__Action item__: Replicate the data exactly, every line included.

__Source data__:
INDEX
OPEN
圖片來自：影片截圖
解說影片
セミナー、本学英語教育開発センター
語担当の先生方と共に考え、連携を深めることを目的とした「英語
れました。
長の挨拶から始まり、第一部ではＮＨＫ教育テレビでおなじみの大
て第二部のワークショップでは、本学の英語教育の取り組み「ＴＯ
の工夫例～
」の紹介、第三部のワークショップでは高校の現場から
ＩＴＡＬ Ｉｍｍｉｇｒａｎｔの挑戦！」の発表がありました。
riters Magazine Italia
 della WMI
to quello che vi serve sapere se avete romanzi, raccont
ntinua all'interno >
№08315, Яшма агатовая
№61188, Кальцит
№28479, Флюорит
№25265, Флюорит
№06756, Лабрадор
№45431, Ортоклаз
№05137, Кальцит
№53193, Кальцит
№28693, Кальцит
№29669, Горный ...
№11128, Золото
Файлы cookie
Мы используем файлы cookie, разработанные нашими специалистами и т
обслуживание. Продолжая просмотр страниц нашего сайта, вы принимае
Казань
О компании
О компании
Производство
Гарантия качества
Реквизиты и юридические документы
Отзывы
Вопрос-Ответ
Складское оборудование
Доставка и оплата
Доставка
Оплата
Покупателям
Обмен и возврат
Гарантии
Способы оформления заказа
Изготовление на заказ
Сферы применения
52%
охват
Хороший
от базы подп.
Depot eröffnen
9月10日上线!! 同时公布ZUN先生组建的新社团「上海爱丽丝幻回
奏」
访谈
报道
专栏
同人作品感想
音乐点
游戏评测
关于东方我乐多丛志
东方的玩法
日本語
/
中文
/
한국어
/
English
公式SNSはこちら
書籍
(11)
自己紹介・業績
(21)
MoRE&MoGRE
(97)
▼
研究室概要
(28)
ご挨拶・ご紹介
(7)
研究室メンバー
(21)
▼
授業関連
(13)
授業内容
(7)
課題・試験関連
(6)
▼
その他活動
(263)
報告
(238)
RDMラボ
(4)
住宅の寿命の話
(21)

__Solution__:
INDEX
OPEN
圖片來自：影片截圖
解說影片
セミナー、本学英語教育開発センター
語担当の先生方と共に考え、連携を深めることを目的とした「英語
れました。
長の挨拶から始まり、第一部ではＮＨＫ教育テレビでおなじみの大
て第二部のワークショップでは、本学の英語教育の取り組み「ＴＯ
の工夫例～
」の紹介、第三部のワークショップでは高校の現場から
ＩＴＡＬ Ｉｍｍｉｇｒａｎｔの挑戦！」の発表がありました。
riters Magazine Italia
 della WMI
to quello che vi serve sapere se avete romanzi, raccont
ntinua all'interno >
№08315, Яшма агатовая
№61188, Кальцит
№28479, Флюорит
№25265, Флюорит
№06756, Лабрадор
№45431, Ортоклаз
№05137, Кальцит
№53193, Кальцит
№28693, Кальцит
№29669, Горный ...
№11128, Золото
Файлы cookie
Мы используем файлы cookie, разработанные нашими специалистами и т
обслуживание. Продолжая просмотр страниц нашего сайта, вы принимае
Казань
О компании
О компании
Производство
Гарантия качества
Реквизиты и юридические документы
Отзывы
Вопрос-Ответ
Складское оборудование
Доставка и оплата
Доставка
Оплата
Покупателям
Обмен и возврат
Гарантии
Способы оформления заказа
Изготовление на заказ
Сферы применения
52%
охват
Хороший
от базы подп.
Depot eröffnen
9月10日上线!! 同时公布ZUN先生组建的新社团「上海爱丽丝幻回
奏」
访谈
报道
专栏
同人作品感想
音乐点
游戏评测
关于东方我乐多丛志
东方的玩法
日本語
/
中文
/
한국어
/
English
公式SNSはこちら
書籍
(11)
自己紹介・業績
(21)
MoRE&MoGRE
(97)
▼
研究室概要
(28)
ご挨拶・ご紹介
(7)
研究室メンバー
(21)
▼
授業関連
(13)
授業内容
(7)
課題・試験関連
(6)
▼
その他活動
(263)
報告
(238)
RDMラボ
(4)
住宅の寿命の話
(21)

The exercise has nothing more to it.